(Beginning of Exercise inputs)

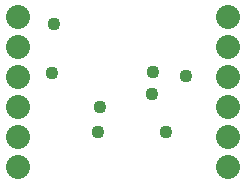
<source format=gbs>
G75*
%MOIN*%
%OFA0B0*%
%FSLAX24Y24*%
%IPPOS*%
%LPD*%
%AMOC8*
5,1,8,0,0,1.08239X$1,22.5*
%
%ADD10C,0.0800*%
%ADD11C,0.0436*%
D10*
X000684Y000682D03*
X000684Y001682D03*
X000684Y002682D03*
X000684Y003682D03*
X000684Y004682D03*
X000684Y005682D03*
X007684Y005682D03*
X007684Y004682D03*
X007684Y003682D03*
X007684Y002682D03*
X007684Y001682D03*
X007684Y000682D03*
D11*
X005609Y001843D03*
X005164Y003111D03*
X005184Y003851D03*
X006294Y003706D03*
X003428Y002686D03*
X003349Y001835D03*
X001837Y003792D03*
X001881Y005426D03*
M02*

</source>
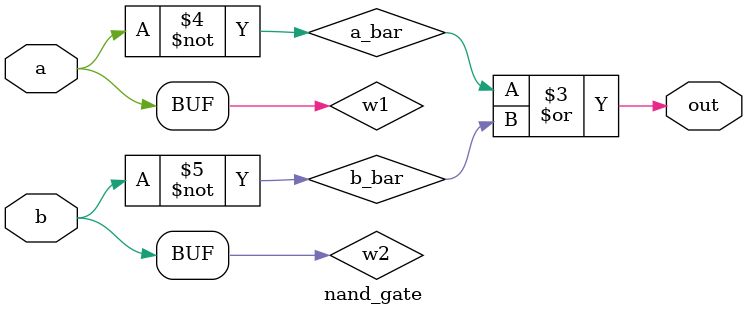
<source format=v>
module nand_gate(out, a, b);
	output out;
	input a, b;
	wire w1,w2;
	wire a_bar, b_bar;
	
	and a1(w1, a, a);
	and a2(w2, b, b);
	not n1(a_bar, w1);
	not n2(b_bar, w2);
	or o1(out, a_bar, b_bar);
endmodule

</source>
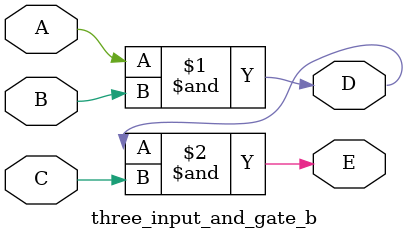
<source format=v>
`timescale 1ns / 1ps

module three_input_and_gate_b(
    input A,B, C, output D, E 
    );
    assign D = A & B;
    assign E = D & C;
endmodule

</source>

(End of Exercise inputs)
(Beginning of Exercise inputs)

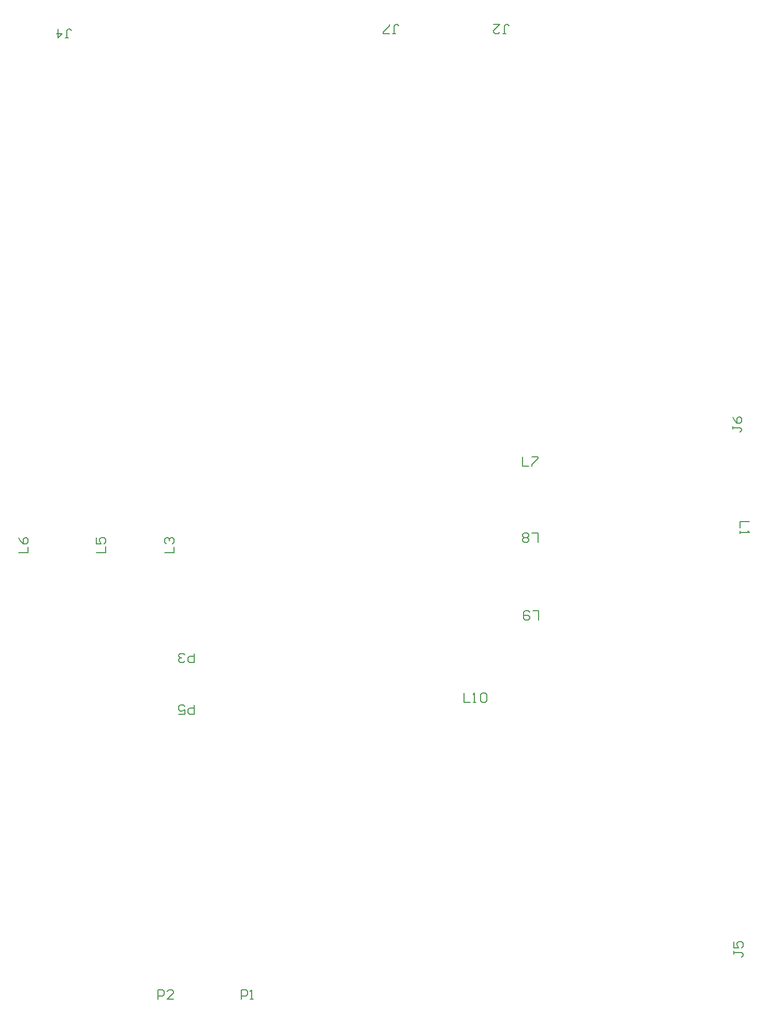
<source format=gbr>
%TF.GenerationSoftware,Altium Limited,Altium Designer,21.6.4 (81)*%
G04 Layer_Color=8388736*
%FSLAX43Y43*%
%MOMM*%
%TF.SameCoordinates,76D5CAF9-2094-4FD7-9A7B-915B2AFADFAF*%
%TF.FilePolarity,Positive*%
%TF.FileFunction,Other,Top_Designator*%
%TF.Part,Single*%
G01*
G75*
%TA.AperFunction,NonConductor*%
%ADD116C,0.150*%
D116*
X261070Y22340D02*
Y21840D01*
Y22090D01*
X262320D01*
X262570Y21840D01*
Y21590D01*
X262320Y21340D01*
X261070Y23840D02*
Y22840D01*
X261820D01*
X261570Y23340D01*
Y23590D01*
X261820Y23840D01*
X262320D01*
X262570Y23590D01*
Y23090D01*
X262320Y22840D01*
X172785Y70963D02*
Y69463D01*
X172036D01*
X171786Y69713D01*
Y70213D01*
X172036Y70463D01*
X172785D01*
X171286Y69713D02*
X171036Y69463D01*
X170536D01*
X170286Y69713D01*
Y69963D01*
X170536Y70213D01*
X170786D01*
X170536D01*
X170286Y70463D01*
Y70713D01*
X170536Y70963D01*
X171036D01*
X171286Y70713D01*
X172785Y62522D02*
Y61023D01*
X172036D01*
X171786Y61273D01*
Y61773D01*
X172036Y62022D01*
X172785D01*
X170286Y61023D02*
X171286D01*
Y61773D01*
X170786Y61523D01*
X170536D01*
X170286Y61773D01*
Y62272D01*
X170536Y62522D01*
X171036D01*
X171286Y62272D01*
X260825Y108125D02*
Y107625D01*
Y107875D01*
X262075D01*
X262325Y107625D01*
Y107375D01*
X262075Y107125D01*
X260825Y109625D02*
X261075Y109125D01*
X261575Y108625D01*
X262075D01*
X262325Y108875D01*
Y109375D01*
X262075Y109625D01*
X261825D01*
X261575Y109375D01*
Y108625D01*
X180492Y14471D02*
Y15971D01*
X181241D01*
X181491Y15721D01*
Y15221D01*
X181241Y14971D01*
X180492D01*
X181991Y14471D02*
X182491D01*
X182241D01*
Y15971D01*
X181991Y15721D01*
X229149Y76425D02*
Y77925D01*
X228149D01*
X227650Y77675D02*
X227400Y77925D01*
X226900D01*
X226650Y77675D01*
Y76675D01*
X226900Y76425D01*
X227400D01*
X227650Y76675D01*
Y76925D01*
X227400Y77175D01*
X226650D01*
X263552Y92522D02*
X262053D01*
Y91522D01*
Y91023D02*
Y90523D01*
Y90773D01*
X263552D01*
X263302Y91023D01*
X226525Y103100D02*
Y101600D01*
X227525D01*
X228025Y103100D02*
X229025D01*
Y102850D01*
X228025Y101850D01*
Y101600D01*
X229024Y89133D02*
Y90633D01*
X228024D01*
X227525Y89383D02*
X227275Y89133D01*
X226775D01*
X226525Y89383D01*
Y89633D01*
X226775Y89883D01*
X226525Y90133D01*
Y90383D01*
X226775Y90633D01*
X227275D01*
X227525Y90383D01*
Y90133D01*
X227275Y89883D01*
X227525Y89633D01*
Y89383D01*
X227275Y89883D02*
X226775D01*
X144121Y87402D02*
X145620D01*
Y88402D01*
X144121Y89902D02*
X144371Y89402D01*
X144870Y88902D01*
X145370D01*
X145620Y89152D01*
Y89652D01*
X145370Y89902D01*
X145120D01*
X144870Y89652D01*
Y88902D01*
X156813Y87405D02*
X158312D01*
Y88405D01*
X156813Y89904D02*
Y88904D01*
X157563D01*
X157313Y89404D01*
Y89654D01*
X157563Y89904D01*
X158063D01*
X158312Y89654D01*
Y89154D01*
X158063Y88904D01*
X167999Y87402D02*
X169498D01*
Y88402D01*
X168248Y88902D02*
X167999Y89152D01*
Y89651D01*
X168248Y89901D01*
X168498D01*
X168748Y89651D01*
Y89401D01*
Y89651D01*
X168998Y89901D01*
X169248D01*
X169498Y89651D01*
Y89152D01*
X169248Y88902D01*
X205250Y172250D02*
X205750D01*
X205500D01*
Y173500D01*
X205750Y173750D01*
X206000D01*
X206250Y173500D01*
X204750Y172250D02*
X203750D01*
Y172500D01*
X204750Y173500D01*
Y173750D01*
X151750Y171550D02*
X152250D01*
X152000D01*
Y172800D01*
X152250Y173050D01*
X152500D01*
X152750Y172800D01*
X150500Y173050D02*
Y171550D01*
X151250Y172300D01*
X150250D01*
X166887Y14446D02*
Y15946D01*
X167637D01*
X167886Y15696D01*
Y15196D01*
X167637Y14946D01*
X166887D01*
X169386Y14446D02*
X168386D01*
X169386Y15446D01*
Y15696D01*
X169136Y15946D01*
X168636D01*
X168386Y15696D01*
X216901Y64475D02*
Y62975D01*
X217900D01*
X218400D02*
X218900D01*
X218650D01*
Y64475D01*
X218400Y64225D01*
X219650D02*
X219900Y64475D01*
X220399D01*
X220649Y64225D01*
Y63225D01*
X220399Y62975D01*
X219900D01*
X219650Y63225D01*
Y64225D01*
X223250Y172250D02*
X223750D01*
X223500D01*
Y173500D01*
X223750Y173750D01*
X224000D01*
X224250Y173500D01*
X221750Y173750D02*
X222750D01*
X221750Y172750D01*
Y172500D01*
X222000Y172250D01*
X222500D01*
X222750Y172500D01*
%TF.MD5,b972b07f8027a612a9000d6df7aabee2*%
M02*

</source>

(End of Exercise inputs)

- Action item: Reproduce exactly the section above that begins at the line containing "X145370D01*" and ends at the line containing "X205500D01*", leaving out all other lines.

- Completed exercise:
X145370D01*
X145620Y89152D01*
Y89652D01*
X145370Y89902D01*
X145120D01*
X144870Y89652D01*
Y88902D01*
X156813Y87405D02*
X158312D01*
Y88405D01*
X156813Y89904D02*
Y88904D01*
X157563D01*
X157313Y89404D01*
Y89654D01*
X157563Y89904D01*
X158063D01*
X158312Y89654D01*
Y89154D01*
X158063Y88904D01*
X167999Y87402D02*
X169498D01*
Y88402D01*
X168248Y88902D02*
X167999Y89152D01*
Y89651D01*
X168248Y89901D01*
X168498D01*
X168748Y89651D01*
Y89401D01*
Y89651D01*
X168998Y89901D01*
X169248D01*
X169498Y89651D01*
Y89152D01*
X169248Y88902D01*
X205250Y172250D02*
X205750D01*
X205500D01*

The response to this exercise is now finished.